I like golf jokes but not the game unless Tiger Woods is playing. While his rise to the top was enough to trigger the Chris Rock quip, “The world’s coming to an end. The world’s best golfer is black and the world’s best rapper is white”, I still clung to the belief that anyone who could spend a day engulfed in golf on television could just as easily watch grass grow in the savannah, or a snail run the marathon. My friends have made many vain attempts to get me to play golf but I always declined. Now in my declining years, I am even more reluctant to try it. I figure I would be like Bob Hope when he joked, “I went to play golf and tried to shoot my age but I shot my weight instead.”

Hank Aaron, who once held the record for home runs in baseball, stated, “It took me seventeen years to get three thousand hits in baseball. I did it in one afternoon on the golf course.” Andrew Perry, the comic, joked that there are three roads to ruin: women, gambling and golf. The most pleasant is with women, the quickest is with gambling, but the surest is with golf.
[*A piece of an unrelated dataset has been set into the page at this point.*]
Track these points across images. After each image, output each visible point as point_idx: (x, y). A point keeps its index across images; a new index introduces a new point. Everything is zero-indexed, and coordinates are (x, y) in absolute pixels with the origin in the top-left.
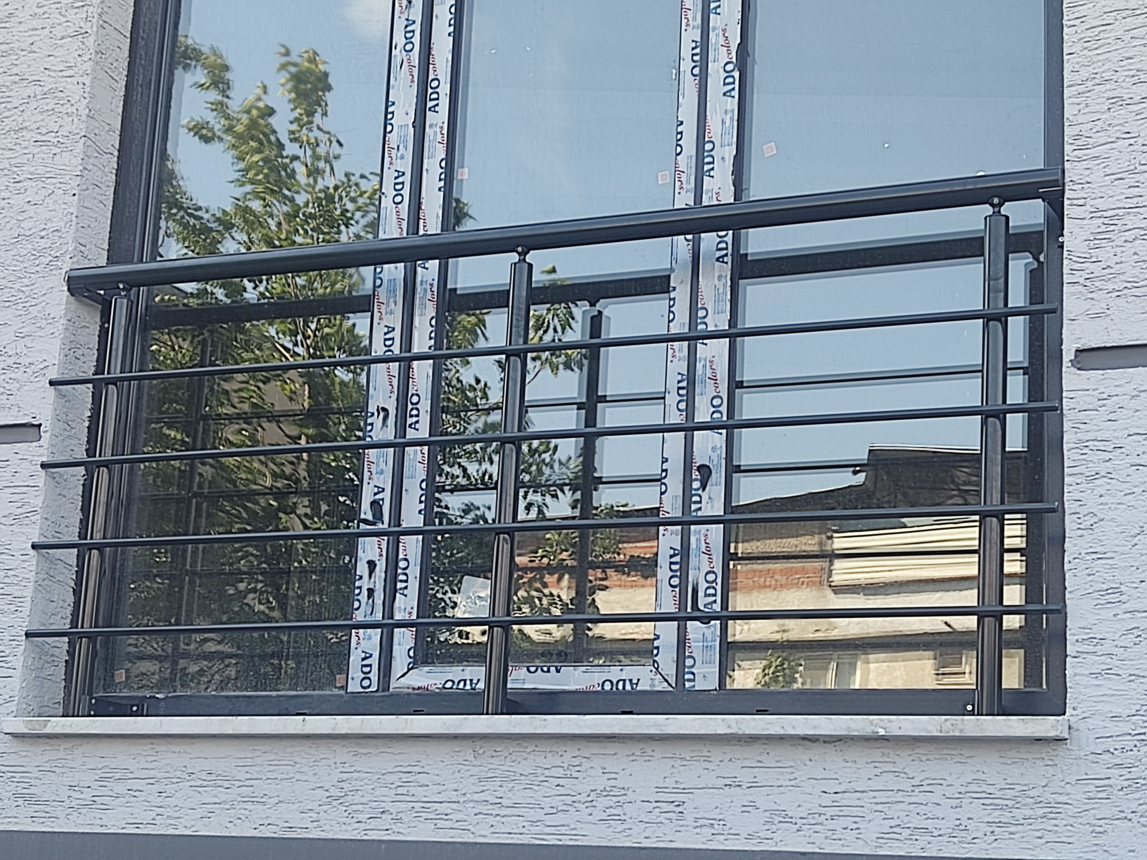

Talking about women, someone tried to make a joke claiming it was about a prime minister. Knowing what politics does to some men, I believed him. The story is that a prime minister wife angrily berated him, “You spend too much time thinking about golf! Do you even remember the day we got married?” The prime minister replied, “Of course I do honey. It was the same day I made a hole in one.” My friend, however, had the last word. “Tony boy,” he complained, “golfers like that make eighteen holes in one day and I take more than eighteen days to make one hole.” On hearing 1818, the year his poem was written, I immediately went to John Keats and continued reading about the naughty boy in Scotland,

So he stood in his shoes
And he wondered,
He wondered,
He stood in his shoes
And he wondered.

*Tony Deyal was last seen saying, for what it’s worth, golf is like life… you strive for the green, but end up in the hole.